Sisowath Sirik Matak - Cambodian Coup of 1970

Cambodian Coup of 1970

Sirik Matak's power increased substantially after Lon Nol became Prime Minister in August 1969. Appointed Lon Nol's deputy, he proceeded to organise a series of economic denationalisation and deregulation measures in opposition to Sihanouk's previous policy of state control of import and export, banking, and production of pharmaceuticals and alcohol. Sirik Matak even visited Hanoi secretly to find out what could be done to remove Vietnamese troops from Cambodian soil. He was infuriated when he was shown documents signed by Sihanouk agreeing to the establishment of Vietnamese bases and the transport of Vietnamese supplies through Cambodian ports. On March 12, 1970, while Sihanouk was on a trip abroad, Sirik Matak canceled Sihanouk's trade agreements and Lon Nol demanded that all North Vietnamese and NLF troops leave Cambodia by dawn on March 15 (the deadline passed without any response from the Vietnamese). On March 18, Sirik Matak assisted Lon Nol in organising a vote of the National Assembly to depose Sihanouk as head of state. The pretext was given by a series of anti-Vietnamese riots - likely encouraged by the Prime Minister and his deputy - in front of the North Vietnamese embassy. Foreign media subsequently suggested that Sirik Matak, who continued as Lon Nol's deputy in the new government, was the real organisational force behind the coup; it was claimed that in order to finally convince Lon Nol, Sirik Matak had played him a tape-recorded press conference from Paris, in which Sihanouk threatened to execute them both on his return to Phnom Penh. It was even reported that Sirik Matak compelled Lon Nol at gunpoint to commit to deposing Sihanouk.

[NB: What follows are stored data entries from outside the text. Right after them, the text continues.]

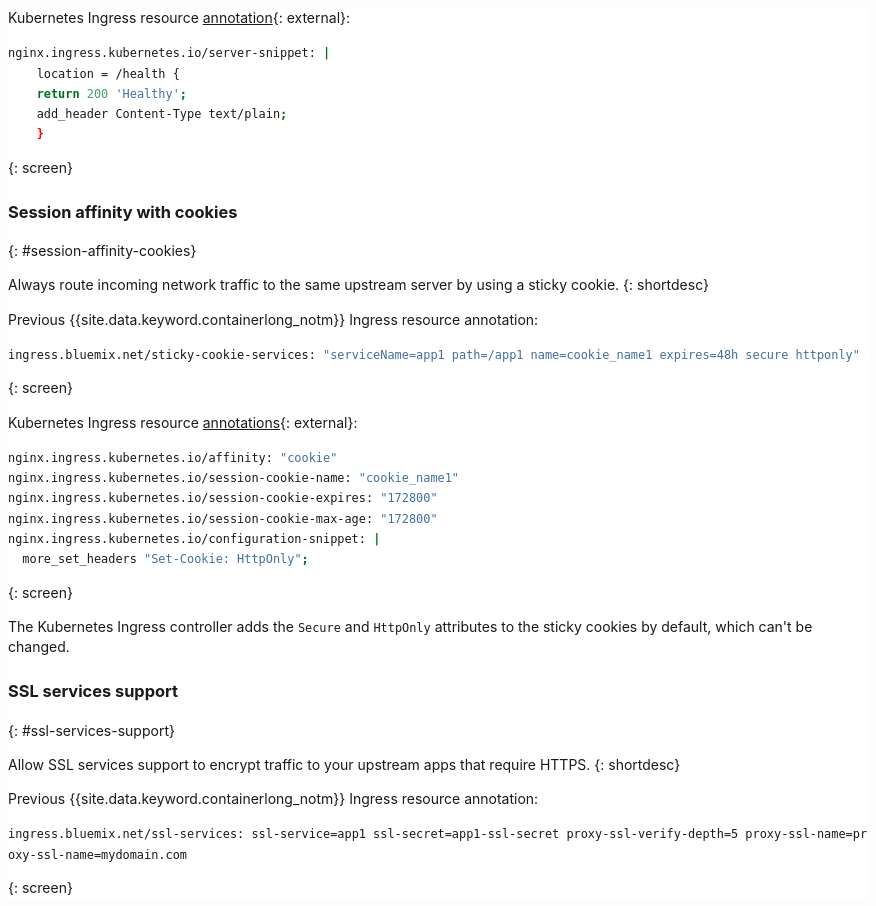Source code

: Kubernetes Ingress resource [annotation](https://kubernetes.github.io/ingress-nginx/user-guide/nginx-configuration/annotations/#server-snippet){: external}:

```sh
nginx.ingress.kubernetes.io/server-snippet: |
    location = /health {
    return 200 'Healthy';
    add_header Content-Type text/plain;
    }
```
{: screen}


### Session affinity with cookies
{: #session-affinity-cookies}

Always route incoming network traffic to the same upstream server by using a sticky cookie.
{: shortdesc}

Previous {{site.data.keyword.containerlong_notm}} Ingress resource annotation:

```sh
ingress.bluemix.net/sticky-cookie-services: "serviceName=app1 path=/app1 name=cookie_name1 expires=48h secure httponly"
```
{: screen}

Kubernetes Ingress resource [annotations](https://kubernetes.github.io/ingress-nginx/user-guide/nginx-configuration/annotations/#session-affinity){: external}:

```sh
nginx.ingress.kubernetes.io/affinity: "cookie"
nginx.ingress.kubernetes.io/session-cookie-name: "cookie_name1"
nginx.ingress.kubernetes.io/session-cookie-expires: "172800"
nginx.ingress.kubernetes.io/session-cookie-max-age: "172800"
nginx.ingress.kubernetes.io/configuration-snippet: |
  more_set_headers "Set-Cookie: HttpOnly";
```
{: screen}

The Kubernetes Ingress controller adds the `Secure` and `HttpOnly` attributes to the sticky cookies by default, which can't be changed.


### SSL services support
{: #ssl-services-support}

Allow SSL services support to encrypt traffic to your upstream apps that require HTTPS.
{: shortdesc}

Previous {{site.data.keyword.containerlong_notm}} Ingress resource annotation:

```sh
ingress.bluemix.net/ssl-services: ssl-service=app1 ssl-secret=app1-ssl-secret proxy-ssl-verify-depth=5 proxy-ssl-name=proxy-ssl-name=mydomain.com
```
{: screen}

Sihanouk also assumed his cousin to be the main force behind the coup, claiming that Sirik Matak (backed by the CIA, and in contact with long-time Sihanouk opponent Son Ngoc Thanh) had already suggested the plan to Lon Nol as early as 1969. Sihanouk's suspicions seem to have rooted in fact: Prom Thos, one of Lon Nol's ministers, later told the historian Ben Kiernan that in around March 1969 Sirik Matak had argued that Sihanouk should be assassinated, Lon Nol rejecting the plan as "criminal insanity".

With the declaration of the Khmer Republic subsequent to the coup, Sirik Matak renounced his royal title, although he had initially planned in secret that his own son, or another member of the Sisowath family, possibly his son-in-law Prince Sisowath Duongchivin, should take the throne.

Lon Nol's regime was behind the massacre of thousands of ethnic Vietnamese residents in the period immediately after the takeover. There is evidence that Sirik Matak may have privately made efforts to halt these killings.